Hydrogen peroxide analysis

Measurements of H2O2 were made with the use of commercially available hydrogen peroxide micro- and macro-sensors (WPI ISO HPO 2, HPO 100) connected to a free radical analyzer (TBR 4100). Sensor readings were monitored in real-time through LabScribe software operated from a laptop.

Four-point calibration curves were made at the start of every day relating a known concentration of H2O2 (nM) to a current (pA). Standard solutions were prepared with a 30% H2O2 solution (VWR Chemicals) in filtered seawater which was also used for the incubations. Care was taken to calibrate the sensor in solutions at the temperature of the experiment being run to avoid any temperature-related effects in measurement.

Incubation waters were analyzed for H2O2 concentration by submerging the tip of the sensor into the 1L aquarium or mason jar for a duration of approximately 1 min. To calculate the H2O2 concentration in the incubation water the current readings between 20 and 60 s were averaged, allowing the first 20 s for stabilization of the sensor. Between measurements in different incubation containers the sensor was briefly cleaned by swirling it in deionized water.

Statistical analyses of H2O2 measurements

To determine whether experimental treatments (e.g. Ulva Heat Stress, Palmaria Grazing, Ulva Standard, Palmaria 14C, etc.) resulted in differences in H2O2 that were statistically significant (using a significance level of 0.05) from one another, one-way analysis of variance (ANOVA) were performed at each timepoint to examine the differences in treatment. If the timepoints of comparison did not exactly align for each treatment, values were interpolated to predict the H2O2 concentration at the chosen timepoint of examination. In situations where the results of the ANOVA revealed that some treatments were not significantly different (a P > 0.05), individual Student’s T-Tests were done to compare means between individual treatments at specific timepoints. Levene’s Tests were done to confirm equality in variances which is an assumption of a Student’s T-Test. All statistical analyses were done in the software program JMP. The results of the tests are given in the Supplementary Information.

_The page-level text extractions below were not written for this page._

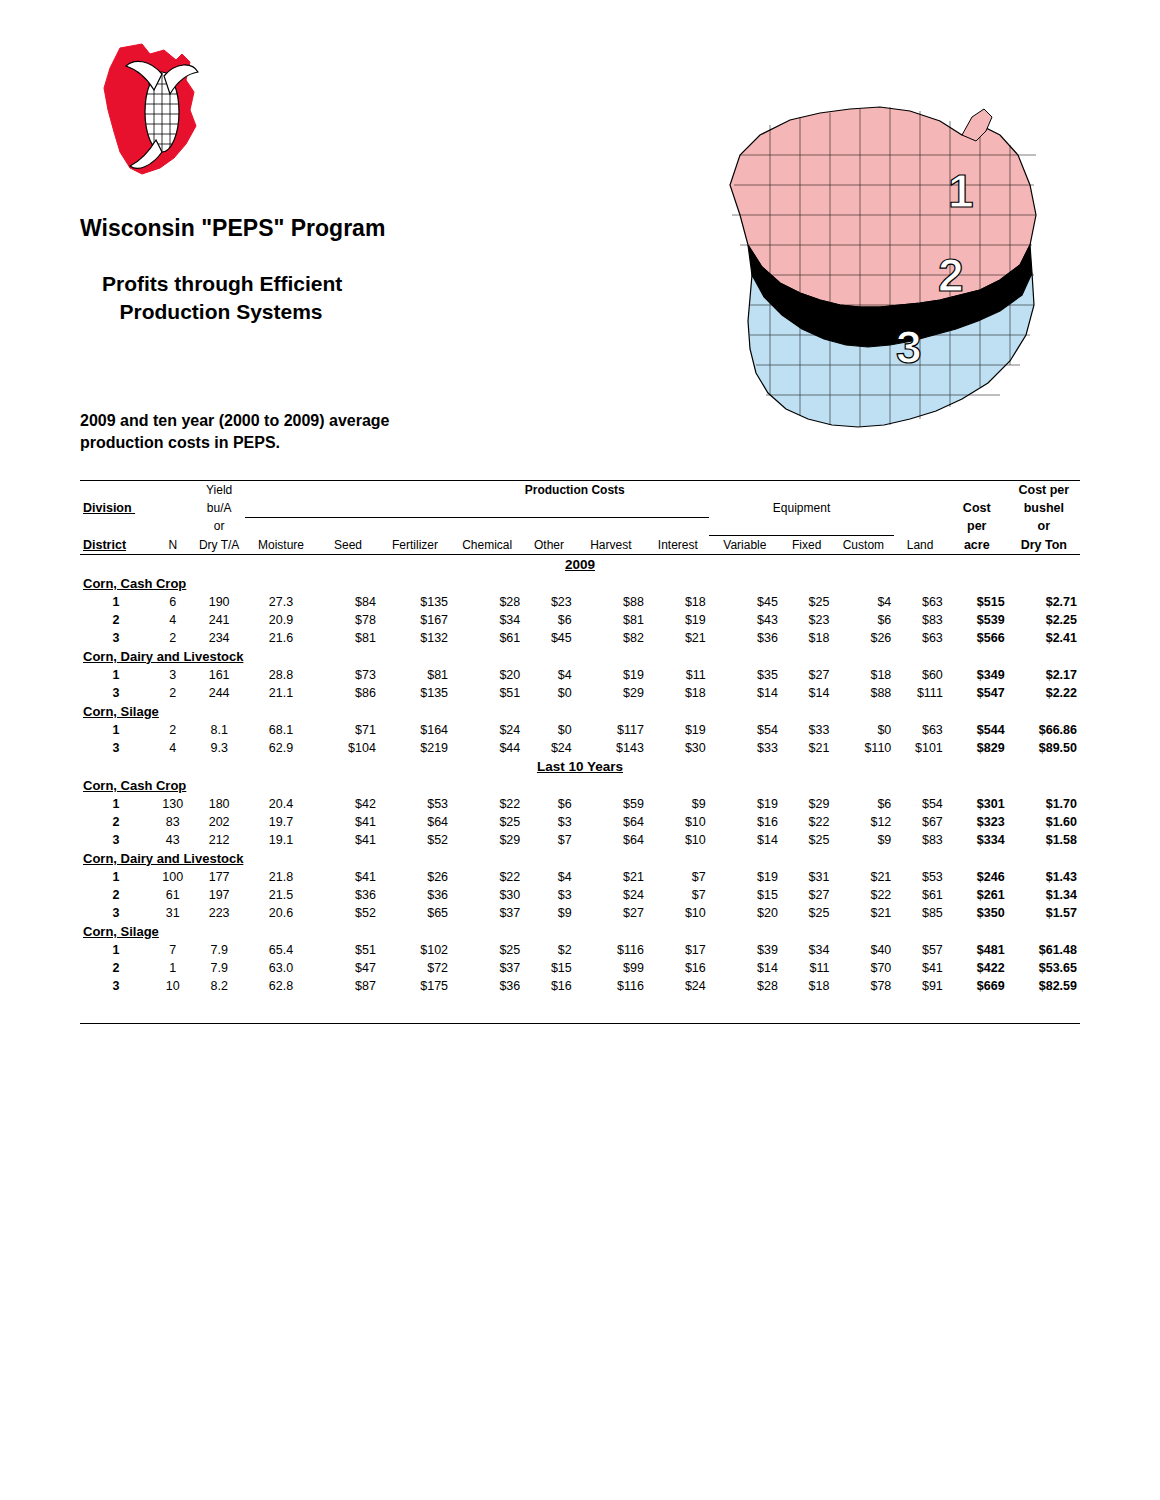Wisconsin "PEPS" Program
Profits through Efficient
Production Systems
2009 and ten year (2000 to 2009) average
production costs in PEPS.
1 2 3
| | | Yield | | Production Costs | | | | Cost per |
| Division | | bu/A | | Equipment | | Cost | bushel |
| | | or | | | | | | | | | | per | or |
| District | N | Dry T/A | Moisture | Seed | Fertilizer | Chemical | Other | Harvest | Interest | Variable | Fixed | Custom | Land | acre | Dry Ton |
| 2009 |
| Corn, Cash Crop |
| 1 | 6 | 190 | 27.3 | $84 | $135 | $28 | $23 | $88 | $18 | $45 | $25 | $4 | $63 | $515 | $2.71 |
| 2 | 4 | 241 | 20.9 | $78 | $167 | $34 | $6 | $81 | $19 | $43 | $23 | $6 | $83 | $539 | $2.25 |
| 3 | 2 | 234 | 21.6 | $81 | $132 | $61 | $45 | $82 | $21 | $36 | $18 | $26 | $63 | $566 | $2.41 |
| Corn, Dairy and Livestock |
| 1 | 3 | 161 | 28.8 | $73 | $81 | $20 | $4 | $19 | $11 | $35 | $27 | $18 | $60 | $349 | $2.17 |
| 3 | 2 | 244 | 21.1 | $86 | $135 | $51 | $0 | $29 | $18 | $14 | $14 | $88 | $111 | $547 | $2.22 |
| Corn, Silage |
| 1 | 2 | 8.1 | 68.1 | $71 | $164 | $24 | $0 | $117 | $19 | $54 | $33 | $0 | $63 | $544 | $66.86 |
| 3 | 4 | 9.3 | 62.9 | $104 | $219 | $44 | $24 | $143 | $30 | $33 | $21 | $110 | $101 | $829 | $89.50 |
| Last 10 Years |
| Corn, Cash Crop |
| 1 | 130 | 180 | 20.4 | $42 | $53 | $22 | $6 | $59 | $9 | $19 | $29 | $6 | $54 | $301 | $1.70 |
| 2 | 83 | 202 | 19.7 | $41 | $64 | $25 | $3 | $64 | $10 | $16 | $22 | $12 | $67 | $323 | $1.60 |
| 3 | 43 | 212 | 19.1 | $41 | $52 | $29 | $7 | $64 | $10 | $14 | $25 | $9 | $83 | $334 | $1.58 |
| Corn, Dairy and Livestock |
| 1 | 100 | 177 | 21.8 | $41 | $26 | $22 | $4 | $21 | $7 | $19 | $31 | $21 | $53 | $246 | $1.43 |
| 2 | 61 | 197 | 21.5 | $36 | $36 | $30 | $3 | $24 | $7 | $15 | $27 | $22 | $61 | $261 | $1.34 |
| 3 | 31 | 223 | 20.6 | $52 | $65 | $37 | $9 | $27 | $10 | $20 | $25 | $21 | $85 | $350 | $1.57 |
| Corn, Silage |
| 1 | 7 | 7.9 | 65.4 | $51 | $102 | $25 | $2 | $116 | $17 | $39 | $34 | $40 | $57 | $481 | $61.48 |
| 2 | 1 | 7.9 | 63.0 | $47 | $72 | $37 | $15 | $99 | $16 | $14 | $11 | $70 | $41 | $422 | $53.65 |
| 3 | 10 | 8.2 | 62.8 | $87 | $175 | $36 | $16 | $116 | $24 | $28 | $18 | $78 | $91 | $669 | $82.59 |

Volatile organic compound sampling and analysis

At each experimental timepoint, two samples of water for volatile analysis were removed from the sealed incubation jars (covered with aluminum foil between water and lid) and transferred to 40 mL volatile organic analysis (VOA) vials. Samples were acidified to a pH < 2 with approximately 530 uL of a 0.75 M HCl solution and stored in the cold (4 °C) and dark.

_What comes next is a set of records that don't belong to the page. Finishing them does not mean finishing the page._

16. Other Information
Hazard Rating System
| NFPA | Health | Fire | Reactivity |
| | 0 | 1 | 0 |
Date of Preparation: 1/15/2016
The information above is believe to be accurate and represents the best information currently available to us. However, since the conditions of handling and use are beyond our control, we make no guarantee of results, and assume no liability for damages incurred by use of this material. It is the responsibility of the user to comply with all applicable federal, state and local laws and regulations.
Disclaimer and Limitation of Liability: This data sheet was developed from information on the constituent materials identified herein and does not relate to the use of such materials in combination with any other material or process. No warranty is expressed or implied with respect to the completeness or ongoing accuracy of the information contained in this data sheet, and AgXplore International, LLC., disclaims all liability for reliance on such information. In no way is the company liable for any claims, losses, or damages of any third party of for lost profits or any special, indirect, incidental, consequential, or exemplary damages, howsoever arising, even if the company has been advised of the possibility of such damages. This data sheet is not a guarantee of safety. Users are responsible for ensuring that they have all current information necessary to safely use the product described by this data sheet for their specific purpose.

The halocarbon content of the sampled incubation seawater was analyzed within two weeks of collection using a purge and trap coupled with gas chromatography (Agilent 7890B) with electron capture detection (GC-ECD). The calculated maximum holding time for acid-preserved volatiles in water stored in 40 mL borosilicate vials was previously estimated at approximately 112 days65, which we are well under here. Volatiles were purged for 12 min with UHP nitrogen at a flow rate of 40 mL min−1. Upon completion of trapping, the sample was desorbed onto the column at 150 °C temp. The GC temperature was set at 45 °C during the injection and held for 5 min. The temperature was then ramped at 8 °C min−1 to 130 °C, at 12 °C min−1 to 150 °C and held for 2 min, and then at 15 °C min−1 until 180 °C and held for 2 min. Samples were investigated primarily for bromoform content, which was identified by retention time and comparison to standards. The concentration of bromoform was quantified using a standard curve prepared with a commercially available standard in methanol.